Medical Devices
Tunix Corporation: Precision Environmental Test Chamber for Medical Devices
At Tunix Corporation, we deliver confidence to the healthcare technology sector by providing advanced environmental testing solutions engineered for precision, compliance, and patient safety. From surgical instruments to implantable electronics, our test chambers simulate real-world conditions to validate performance, durability, and regulatory readiness—because in healthcare, failure is not an option.
Meeting Global Standards. Ensuring Life-Saving Reliability.
Our test chambers for medical devices are built to exceed the industry’s most demanding standards, ensuring absolute consistency and traceability in your quality assurance process.

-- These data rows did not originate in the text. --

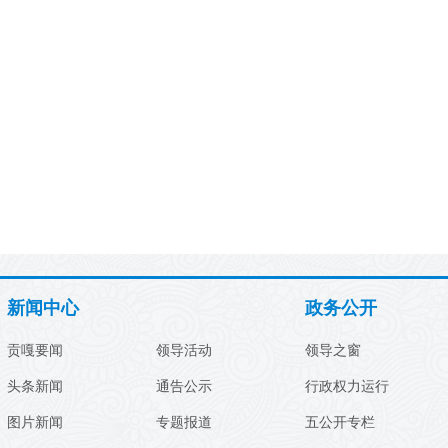
新闻中心
政务公开
贡嘎要闻
领导活动
领导之窗
头条新闻
通告公示
行政权力运行
图片新闻
专题报道
五公开专栏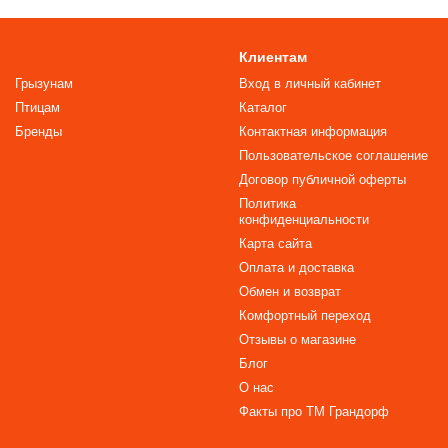
Клиентам
Грызунам
Вход в личный кабинет
Птицам
Каталог
Бренды
Контактная информация
Пользовательское соглашение
Договор публичной оферты
Политика
конфиденциальности
Карта сайта
Оплата и доставка
Обмен и возврат
Комфортный переход
Отзывы о магазине
Блог
О нас
Факты про TM Грандорф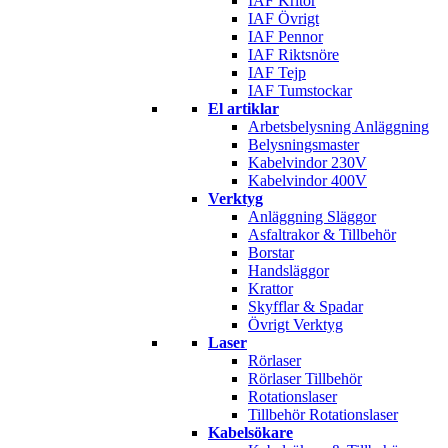
IAF Kritor
IAF Övrigt
IAF Pennor
IAF Riktsnöre
IAF Tejp
IAF Tumstockar
El artiklar
Arbetsbelysning Anläggning
Belysningsmaster
Kabelvindor 230V
Kabelvindor 400V
Verktyg
Anläggning Släggor
Asfaltrakor & Tillbehör
Borstar
Handsläggor
Krattor
Skyfflar & Spadar
Övrigt Verktyg
Laser
Rörlaser
Rörlaser Tillbehör
Rotationslaser
Tillbehör Rotationslaser
Kabelsökare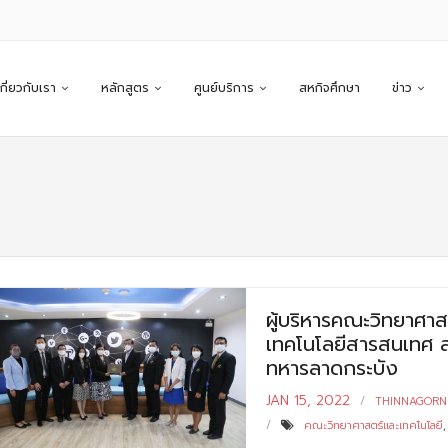
เกี่ยวกับเรา
หลักสูตร
ศูนย์บริการ
สหกิจศึกษา
ข่าว
ผู้บริหารคณะวิทยาศาส
เทคโนโลยีสารสนเทศ ส
ทหารลาดกระบัง
JAN 15, 2022
THINNAGORN
คณะวิทยาศาสตร์และเทคโนโลยี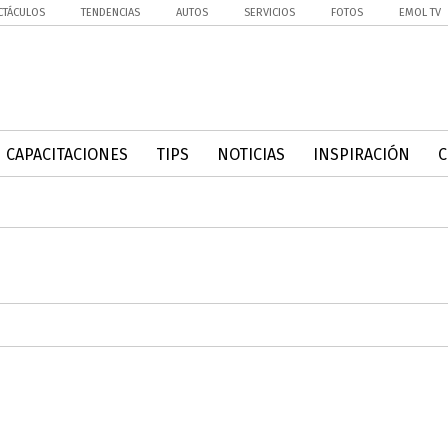
CTÁCULOS
TENDENCIAS
AUTOS
SERVICIOS
FOTOS
EMOL TV
CAPACITACIONES
TIPS
NOTICIAS
INSPIRACIÓN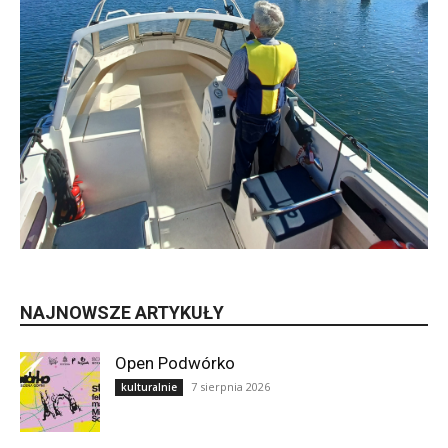
NAJNOWSZE ARTYKUŁY
Open Podwórko
7 sierpnia 2026
kulturalnie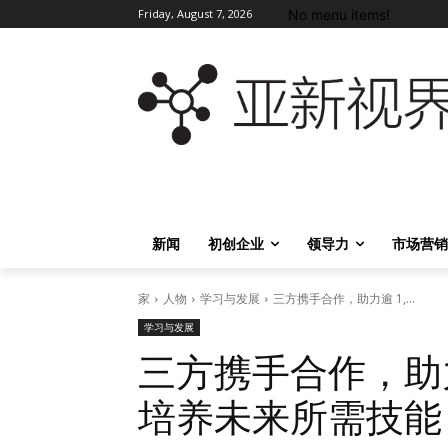
No menu items!
Friday, August 7, 2026
新闻
初创企业
领导力
市场营销
家
人物
学习与发展
三方携手合作，助力逾 1,...
学习与发展
三方携手合作，助力逾
培养未来所需技能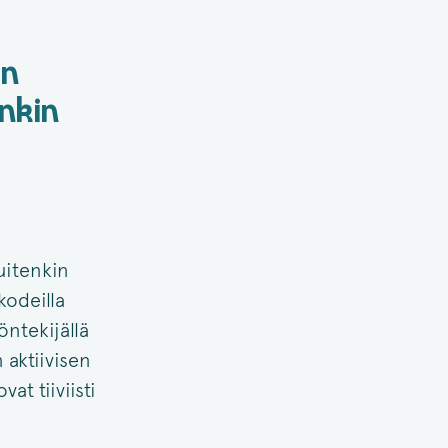
en
nkin
itenkin
kodeilla
öntekijällä
 aktiivisen
at tiiviisti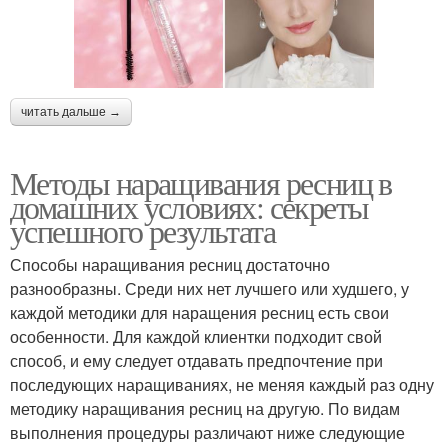
читать дальше →
Методы наращивания ресниц в
домашних условиях: секреты
успешного результата
Способы наращивания ресниц достаточно
разнообразны. Среди них нет лучшего или худшего, у
каждой методики для наращения ресниц есть свои
особенности. Для каждой клиентки подходит свой
способ, и ему следует отдавать предпочтение при
последующих наращиваниях, не меняя каждый раз одну
методику наращивания ресниц на другую. По видам
выполнения процедуры различают ниже следующие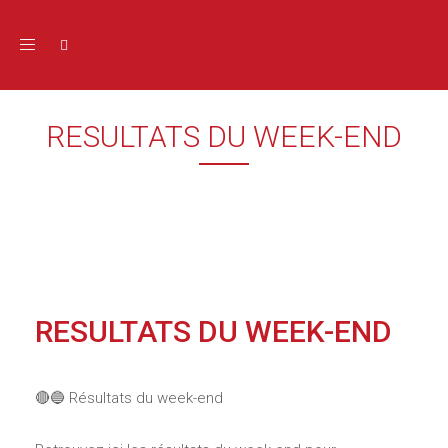
Toggle navigation
RESULTATS DU WEEK-END
RESULTATS DU WEEK-END
🔴🔵 Résultats du week-end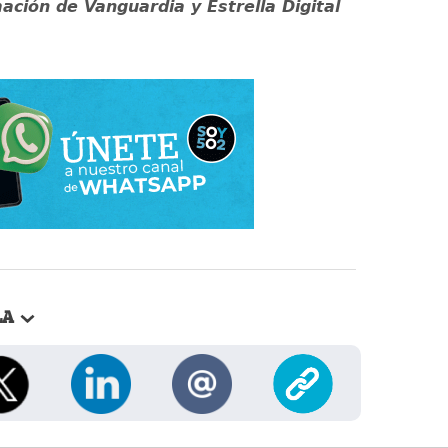
ación de Vanguardia y Estrella Digital
LA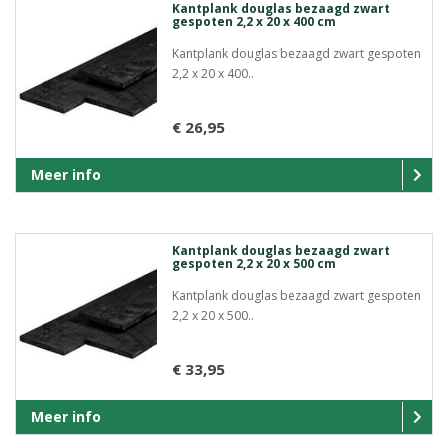
Kantplank douglas bezaagd zwart
gespoten 2,2 x 20 x 400 cm
Kantplank douglas bezaagd zwart gespoten
2,2 x 20 x 400..
€ 26,95
Meer info
Kantplank douglas bezaagd zwart
gespoten 2,2 x 20 x 500 cm
Kantplank douglas bezaagd zwart gespoten
2,2 x 20 x 500..
€ 33,95
Meer info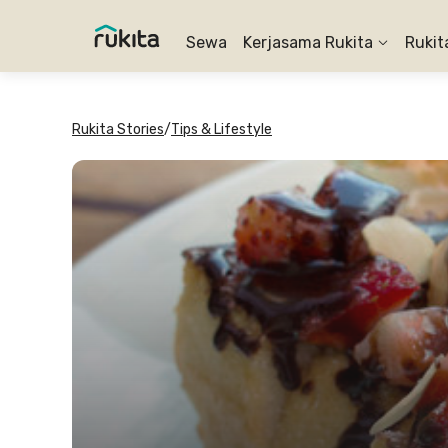
Sewa
Kerjasama Rukita
Rukit
Rukita Stories
/
Tips & Lifestyle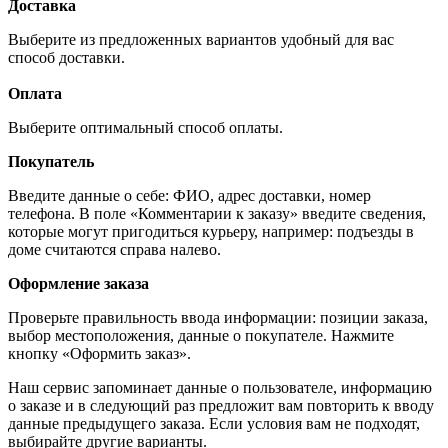
Доставка
Выберите из предложенных вариантов удобный для вас
способ доставки.
Оплата
Выберите оптимальный способ оплаты.
Покупатель
Введите данные о себе: ФИО, адрес доставки, номер
телефона. В поле «Комментарии к заказу» введите сведения,
которые могут пригодиться курьеру, например: подъезды в
доме считаются справа налево.
Оформление заказа
Проверьте правильность ввода информации: позиции заказа,
выбор местоположения, данные о покупателе. Нажмите
кнопку «Оформить заказ».
Наш сервис запоминает данные о пользователе, информацию
о заказе и в следующий раз предложит вам повторить к вводу
данные предыдущего заказа. Если условия вам не подходят,
выбирайте другие варианты.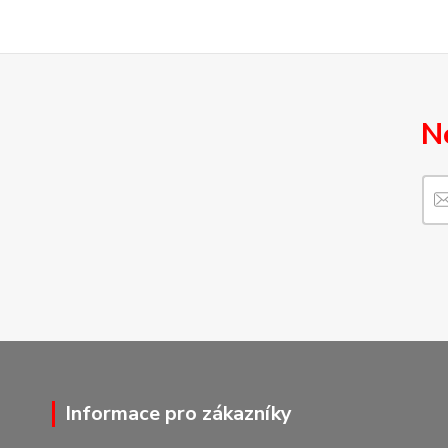
N
Informace pro zákazníky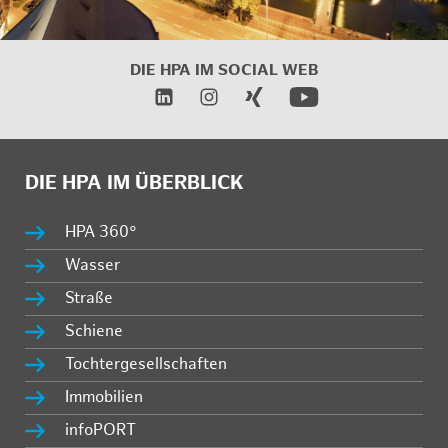
DIE HPA IM
SOCIAL WEB
DIE HPA IM ÜBERBLICK
HPA 360°
Wasser
Straße
Schiene
Tochtergesellschaften
Immobilien
infoPORT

- ISO 13485 – Support for medical device quality management systems
- IEC 60601 / IEC 61010 – Environmental validation for electrical medical equipment
- FDA / EU MDR Guidelines – Aligned with global regulatory pathways for market entry
- GMP Compliant Protocols – Designed for validation and clean manufacturing environments
Medical Devices Tested in Tunix Chambers
| Test Category | Devices & Components Evaluated |
| Thermal Cycling | Syringes, catheters, tubing, housings, enclosures |
| Humidity / Condensation | Electronic monitors, wearable sensors, adhesives, coatings |
| Accelerated Aging | Packaging, IV bags, wound dressings, implant coatings |
| Ingress (Dust/Water) | Infusion pumps, patient monitors, surgical instruments |
| UV / Light Exposure | Transparent packaging, light-cured adhesives, optics |
| Vibration / Shock | Diagnostic equipment, mobile health units, pacemaker components |
| Cold / Heat Storage | Vaccines, blood storage containers, temperature-sensitive devices |
Tunix Corporation: Enabling Safe Innovation in Healthcare
Your medical devices are designed to save lives—we’re here to ensure they can stand up to the environments in which they’re used. Tunix test chambers provide the precision, repeatability, and compliance needed to move your product confidently from R&D to regulatory approval and into the hands of clinicians worldwide.